Builder, Streaming & Batch APIs ▼
NormalizedVolumeTrueRangeBuilder::new()
.true_range_style(NormalizedVolumeTrueRangeStyle)
.outlier_range(f64)
.atr_length(usize)
.volume_length(usize)
.kernel(Kernel)
.apply(&Candles)
.apply_slices(&open, &high, &low, &close, &volume)
.into_stream()
NormalizedVolumeTrueRangeStream::try_new(params)
stream.update(open, high, low, close, volume)
-> Option<(f64, f64, f64, f64, f64)>
stream.reset()
NormalizedVolumeTrueRangeBatchBuilder::new()
.outlier_range_range(start, end, step)
.atr_length_range(start, end, step)
.volume_length_range(start, end, step)
.true_range_style(NormalizedVolumeTrueRangeStyle)
.kernel(Kernel)
.apply_slices(&open, &high, &low, &close, &volume)
.apply(&Candles) Python Bindings
Python exposes a scalar OHLCV function, a stream class, and a batch helper. The scalar call returns five NumPy
arrays, the stream yields five scalars or None, and the batch helper returns reshaped matrices along
with the swept outlier, ATR, volume, and style metadata.
from vector_ta import (
normalized_volume_true_range,
normalized_volume_true_range_batch,
NormalizedVolumeTrueRangeStream,
)
normalized_volume, normalized_true_range, baseline, atr, average_volume = (
normalized_volume_true_range(
open,
high,
low,
close,
volume,
true_range_style="body",
outlier_range=5.0,
atr_length=14,
volume_length=14,
)
)
stream = NormalizedVolumeTrueRangeStream("body", 5.0, 14, 14)
point = stream.update(open[-1], high[-1], low[-1], close[-1], volume[-1])

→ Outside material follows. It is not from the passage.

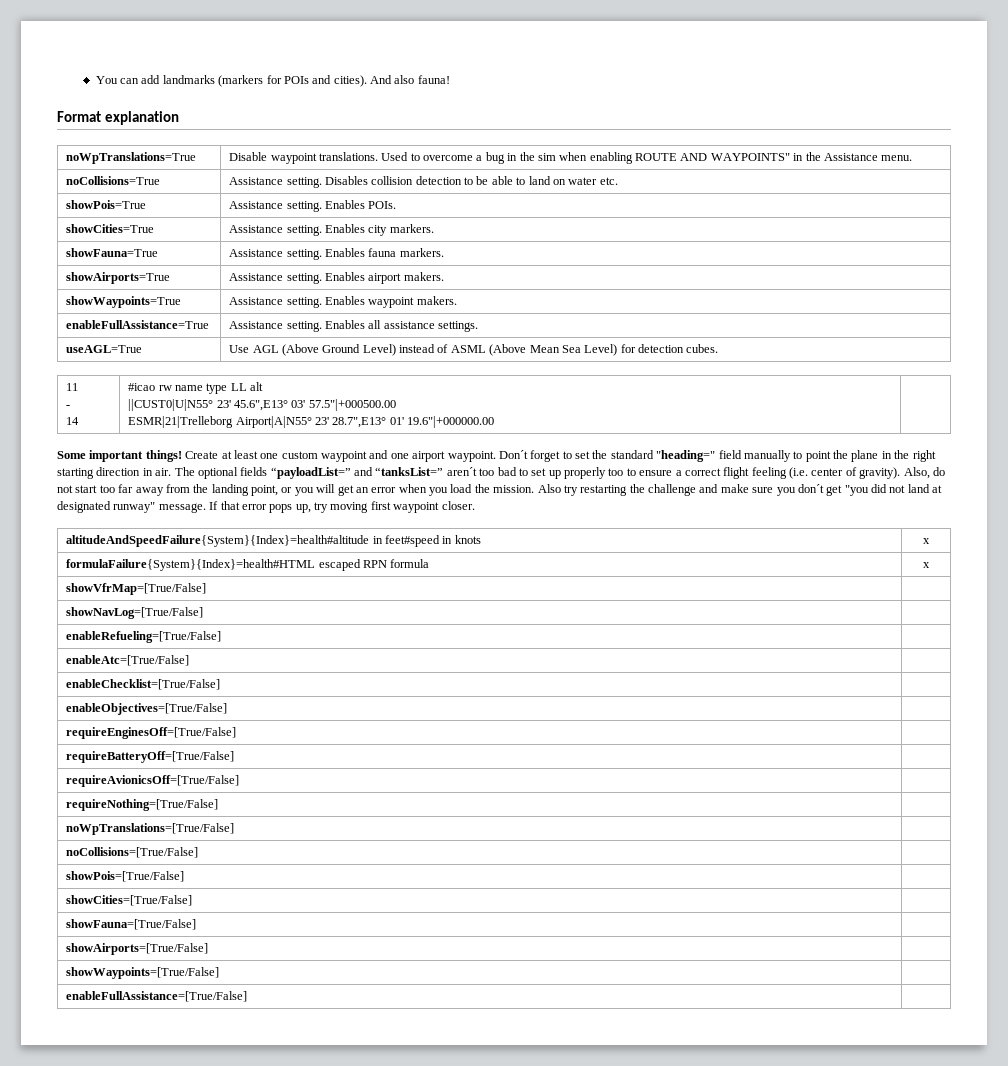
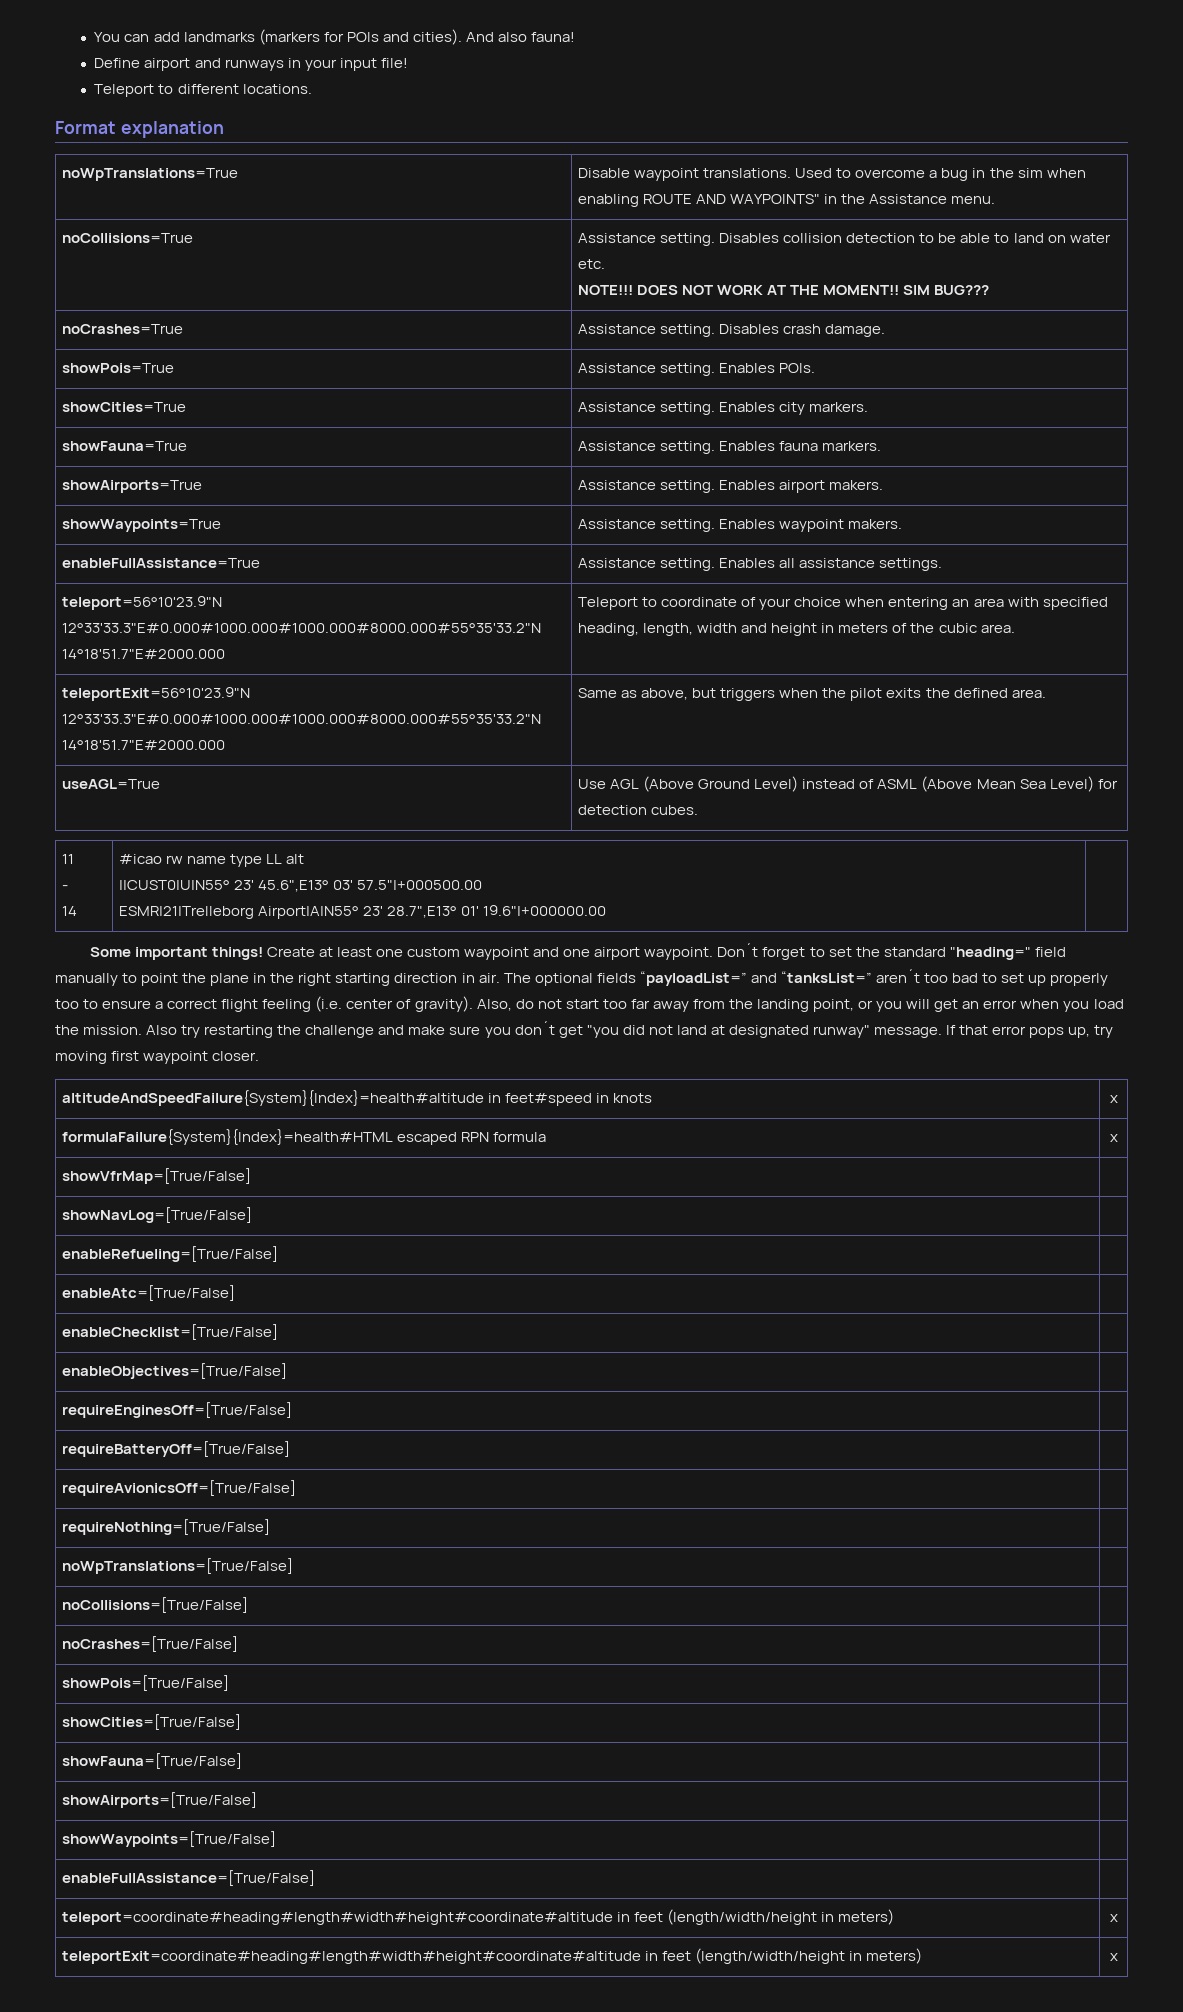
(450, 79) none -> [94,58,408,71] [94,84,312,97] // Define airport and runways in your input file! // Teleport to different locations.
(618, 181) none -> [578,285,990,295] [62,324,184,334] [578,324,886,337] // NOTE!!! DOES NOT WORK AT THE MOMENT!! SIM BUG??? // noCrashes=True | Assistance setting. Disables crash damage.
(478, 326) none -> [62,596,223,610] [62,623,542,633] [62,649,226,659] [578,597,1108,610] [578,623,1015,636] [62,687,251,701] [62,714,542,724] [62,740,226,750] [578,688,1046,701] // teleport=56°10'23.9"N 12°33'33.3"E#0.000#1000.000#1000.000#8000.000#55°35'33.2"N 14°18'51.7"E#2000.000 | Teleport to coordinate of your choice when entering an area with specified heading, length, width and height in meters of the cubic area. // teleportExit=56°10'23.9"N 12°33'33.3"E#0.000#1000.000#1000.000#8000.000#55°35'33.2"N 14°18'51.7"E#2000.000 | Same as above, but triggers when the pilot exits the defined area.
(199, 852) none -> [62,1636,239,1652] // noCrashes=[True/False] |
(248, 996) none -> [62,1909,895,1925] [1109,1914,1118,1922] [62,1948,923,1964] [1109,1953,1118,1961] // teleport=coordinate#heading#length#width#height#coordinate#altitude in feet (length/width/height in meters) | x // teleportExit=coordinate#heading#length#width#height#coordinate#altitude in feet (length/width/height in meters) | x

batch = normalized_volume_true_range_batch(
open,
high,
low,
close,
volume,
outlier_range_range=(4.0, 6.0, 1.0),
atr_length_range=(10, 20, 5),
volume_length_range=(10, 20, 5),
true_range_style="body",
)
print(batch.keys())
# dict_keys(['normalized_volume', 'normalized_true_range', 'baseline', 'atr',
# 'average_volume', 'outlier_ranges', 'atr_lengths',
# 'volume_lengths', 'true_range_styles', 'rows', 'cols']) JavaScript/WASM Bindings
The WASM layer includes high-level scalar and batch entry points, low-level allocation helpers, and into-buffer exports for reusing caller memory. The high-level calls return plain JS objects, and the low-level functions write five output arrays into caller-managed memory.
import init, {
normalized_volume_true_range_js,
normalized_volume_true_range_batch,
normalized_volume_true_range_alloc,
normalized_volume_true_range_free,
normalized_volume_true_range_into,
normalized_volume_true_range_batch_into,
} from "vector-ta-wasm";
await init();
const out = normalized_volume_true_range_js(
open,
high,
low,
close,
volume,
"body",
5.0,
14,
14,
);
const batch = normalized_volume_true_range_batch(open, high, low, close, volume, {
true_range_style: "body",
outlier_range_range: [4.0, 6.0, 1.0],
atr_length_range: [10, 20, 5],
volume_length_range: [10, 20, 5],
}); CUDA Bindings (Rust)
Additional details for the CUDA bindings can be found inside the VectorTA repository.
Performance Analysis
Across sizes, Rust CPU runs about 1.14× faster than Tulip C in this benchmark.